Directive — Copy out the listing verbatim, starting with the line that contains "genus: Angophora" and continuing through the line that contains "common name: Common garter snake".

Stored data entries:
**********

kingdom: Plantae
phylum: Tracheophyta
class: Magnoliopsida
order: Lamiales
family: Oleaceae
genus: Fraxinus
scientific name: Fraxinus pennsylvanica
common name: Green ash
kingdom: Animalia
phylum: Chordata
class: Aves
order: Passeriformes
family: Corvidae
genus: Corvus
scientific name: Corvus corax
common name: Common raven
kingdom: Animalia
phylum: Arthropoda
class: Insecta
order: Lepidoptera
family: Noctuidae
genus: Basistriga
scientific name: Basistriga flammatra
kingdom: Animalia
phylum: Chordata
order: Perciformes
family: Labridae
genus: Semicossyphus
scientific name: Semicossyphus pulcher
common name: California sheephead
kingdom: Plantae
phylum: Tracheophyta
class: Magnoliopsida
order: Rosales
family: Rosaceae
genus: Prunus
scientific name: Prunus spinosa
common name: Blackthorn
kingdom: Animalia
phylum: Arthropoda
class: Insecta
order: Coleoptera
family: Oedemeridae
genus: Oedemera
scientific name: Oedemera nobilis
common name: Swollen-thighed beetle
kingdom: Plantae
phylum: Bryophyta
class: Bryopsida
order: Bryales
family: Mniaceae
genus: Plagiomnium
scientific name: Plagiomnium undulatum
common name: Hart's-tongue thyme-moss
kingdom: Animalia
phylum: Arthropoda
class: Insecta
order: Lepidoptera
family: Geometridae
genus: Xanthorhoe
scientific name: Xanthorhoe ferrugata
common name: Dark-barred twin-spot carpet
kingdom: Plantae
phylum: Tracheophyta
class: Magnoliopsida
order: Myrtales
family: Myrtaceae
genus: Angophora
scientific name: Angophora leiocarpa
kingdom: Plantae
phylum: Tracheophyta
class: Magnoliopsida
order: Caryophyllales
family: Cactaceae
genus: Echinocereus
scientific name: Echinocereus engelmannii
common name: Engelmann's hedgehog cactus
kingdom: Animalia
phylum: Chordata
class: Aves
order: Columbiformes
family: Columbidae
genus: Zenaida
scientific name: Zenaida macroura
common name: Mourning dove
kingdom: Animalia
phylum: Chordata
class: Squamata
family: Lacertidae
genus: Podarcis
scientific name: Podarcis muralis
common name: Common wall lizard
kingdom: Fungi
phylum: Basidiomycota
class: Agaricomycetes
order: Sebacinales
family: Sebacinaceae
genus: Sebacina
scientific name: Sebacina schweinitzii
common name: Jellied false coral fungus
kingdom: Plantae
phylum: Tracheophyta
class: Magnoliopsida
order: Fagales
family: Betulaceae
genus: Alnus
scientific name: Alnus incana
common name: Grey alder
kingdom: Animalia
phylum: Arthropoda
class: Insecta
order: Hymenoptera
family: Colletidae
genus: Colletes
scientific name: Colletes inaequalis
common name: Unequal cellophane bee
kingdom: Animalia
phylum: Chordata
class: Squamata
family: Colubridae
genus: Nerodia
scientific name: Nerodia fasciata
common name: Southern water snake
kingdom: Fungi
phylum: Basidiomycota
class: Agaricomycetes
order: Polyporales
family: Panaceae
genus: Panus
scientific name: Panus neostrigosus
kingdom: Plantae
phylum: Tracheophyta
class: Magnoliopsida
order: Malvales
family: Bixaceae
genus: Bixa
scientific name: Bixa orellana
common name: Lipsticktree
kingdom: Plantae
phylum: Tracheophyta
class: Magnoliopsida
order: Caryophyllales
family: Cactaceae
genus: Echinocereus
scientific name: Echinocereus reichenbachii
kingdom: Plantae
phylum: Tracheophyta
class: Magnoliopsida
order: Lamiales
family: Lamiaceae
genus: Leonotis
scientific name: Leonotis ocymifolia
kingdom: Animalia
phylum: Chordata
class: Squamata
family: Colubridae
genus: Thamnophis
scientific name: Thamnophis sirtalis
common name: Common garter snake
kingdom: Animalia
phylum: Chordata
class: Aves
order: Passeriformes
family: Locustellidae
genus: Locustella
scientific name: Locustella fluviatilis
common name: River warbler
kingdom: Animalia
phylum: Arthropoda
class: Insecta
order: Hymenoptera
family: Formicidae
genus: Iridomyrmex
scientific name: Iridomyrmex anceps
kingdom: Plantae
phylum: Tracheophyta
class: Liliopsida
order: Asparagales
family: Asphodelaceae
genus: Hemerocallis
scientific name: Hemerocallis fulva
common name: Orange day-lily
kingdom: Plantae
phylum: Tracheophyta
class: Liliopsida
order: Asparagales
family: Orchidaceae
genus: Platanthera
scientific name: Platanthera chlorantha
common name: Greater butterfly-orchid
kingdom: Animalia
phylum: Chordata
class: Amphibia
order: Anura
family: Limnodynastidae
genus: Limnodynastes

**********

Written reply —
genus: Angophora
scientific name: Angophora leiocarpa
kingdom: Plantae
phylum: Tracheophyta
class: Magnoliopsida
order: Caryophyllales
family: Cactaceae
genus: Echinocereus
scientific name: Echinocereus engelmannii
common name: Engelmann's hedgehog cactus
kingdom: Animalia
phylum: Chordata
class: Aves
order: Columbiformes
family: Columbidae
genus: Zenaida
scientific name: Zenaida macroura
common name: Mourning dove
kingdom: Animalia
phylum: Chordata
class: Squamata
family: Lacertidae
genus: Podarcis
scientific name: Podarcis muralis
common name: Common wall lizard
kingdom: Fungi
phylum: Basidiomycota
class: Agaricomycetes
order: Sebacinales
family: Sebacinaceae
genus: Sebacina
scientific name: Sebacina schweinitzii
common name: Jellied false coral fungus
kingdom: Plantae
phylum: Tracheophyta
class: Magnoliopsida
order: Fagales
family: Betulaceae
genus: Alnus
scientific name: Alnus incana
common name: Grey alder
kingdom: Animalia
phylum: Arthropoda
class: Insecta
order: Hymenoptera
family: Colletidae
genus: Colletes
scientific name: Colletes inaequalis
common name: Unequal cellophane bee
kingdom: Animalia
phylum: Chordata
class: Squamata
family: Colubridae
genus: Nerodia
scientific name: Nerodia fasciata
common name: Southern water snake
kingdom: Fungi
phylum: Basidiomycota
class: Agaricomycetes
order: Polyporales
family: Panaceae
genus: Panus
scientific name: Panus neostrigosus
kingdom: Plantae
phylum: Tracheophyta
class: Magnoliopsida
order: Malvales
family: Bixaceae
genus: Bixa
scientific name: Bixa orellana
common name: Lipsticktree
kingdom: Plantae
phylum: Tracheophyta
class: Magnoliopsida
order: Caryophyllales
family: Cactaceae
genus: Echinocereus
scientific name: Echinocereus reichenbachii
kingdom: Plantae
phylum: Tracheophyta
class: Magnoliopsida
order: Lamiales
family: Lamiaceae
genus: Leonotis
scientific name: Leonotis ocymifolia
kingdom: Animalia
phylum: Chordata
class: Squamata
family: Colubridae
genus: Thamnophis
scientific name: Thamnophis sirtalis
common name: Common garter snake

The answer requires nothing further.